Ever since I can remember, I have been a protein craver. As a child, I looked forward to consuming beef, lamb, chicken, tuna, eggs and turkey. While other children were begging for sweets, I would happily gnaw on a lamb shoulder bone at dinner, never thinking that dessert was something I was supposed to want after I had filled my belly with meat. I regarded chocolate as something other kids liked, but never went nuts trying to get to it. The sweet treats I preferred were always fruity and sugary, like fruit gems and Sweet Tarts, yet I never really craved those items either.
It’s funny to me how people just assume that women are carb cravers. Not this woman! As an adult, my protein cravings are stronger than ever. When I say that protein food sources are the foundation of my daily diet, I mean it. Given the choice between pasta, sweets or meat, I will pretty much always go for the meat. A common scenario is for me to suddenly crave chicken breast or egg whites while I am doing work on my computer at night. This can hit me like a ton of bricks in as little as 30 minutes after I have eaten my last meal. My body also responds very well to a high protein intake so I make sure to eat a considerable amount for my size (currently between 150 to 200 grams per day).
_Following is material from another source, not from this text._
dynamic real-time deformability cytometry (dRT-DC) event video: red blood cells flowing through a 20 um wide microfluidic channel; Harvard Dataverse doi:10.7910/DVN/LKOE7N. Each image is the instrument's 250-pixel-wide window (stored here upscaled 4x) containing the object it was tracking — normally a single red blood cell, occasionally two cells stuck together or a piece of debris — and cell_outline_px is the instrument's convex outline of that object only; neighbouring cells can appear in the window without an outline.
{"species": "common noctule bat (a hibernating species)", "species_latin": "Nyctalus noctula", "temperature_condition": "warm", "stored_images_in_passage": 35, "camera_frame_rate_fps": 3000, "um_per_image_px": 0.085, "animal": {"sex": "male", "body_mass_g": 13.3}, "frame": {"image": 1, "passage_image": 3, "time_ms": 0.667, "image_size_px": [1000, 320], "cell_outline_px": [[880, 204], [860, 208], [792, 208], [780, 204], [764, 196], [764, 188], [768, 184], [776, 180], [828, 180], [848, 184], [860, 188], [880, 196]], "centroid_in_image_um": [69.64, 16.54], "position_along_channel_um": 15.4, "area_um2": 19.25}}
Even before I began competing, I was never the type of person who would go on a donut run or make huge bowls of pasta. However, the one carbohydrate source which was a staple in my diet was glutinous white rice, but it was always accompanied by a solid protein source. The primary reasons why I kept this in my diet were 1. my Japanese heritage almost required an adherence to daily consumption of white rice, and 2. it stretched my food budget. Once I began competing, sticky white rice was banished from my kitchen. I literally did a sweep through every cupboard in my kitchen and threw out every single white and processed food I owned, then never looked back.
I have seen patients, clients and friends who had previously craved carbs who, when bumping up their protein intake and cutting out sugars and processed foods, suddenly began to appreciate and crave protein. Without getting into the physiology behind such a dramatic shift, suffice it to say that protein rich diets can indeed do a body good.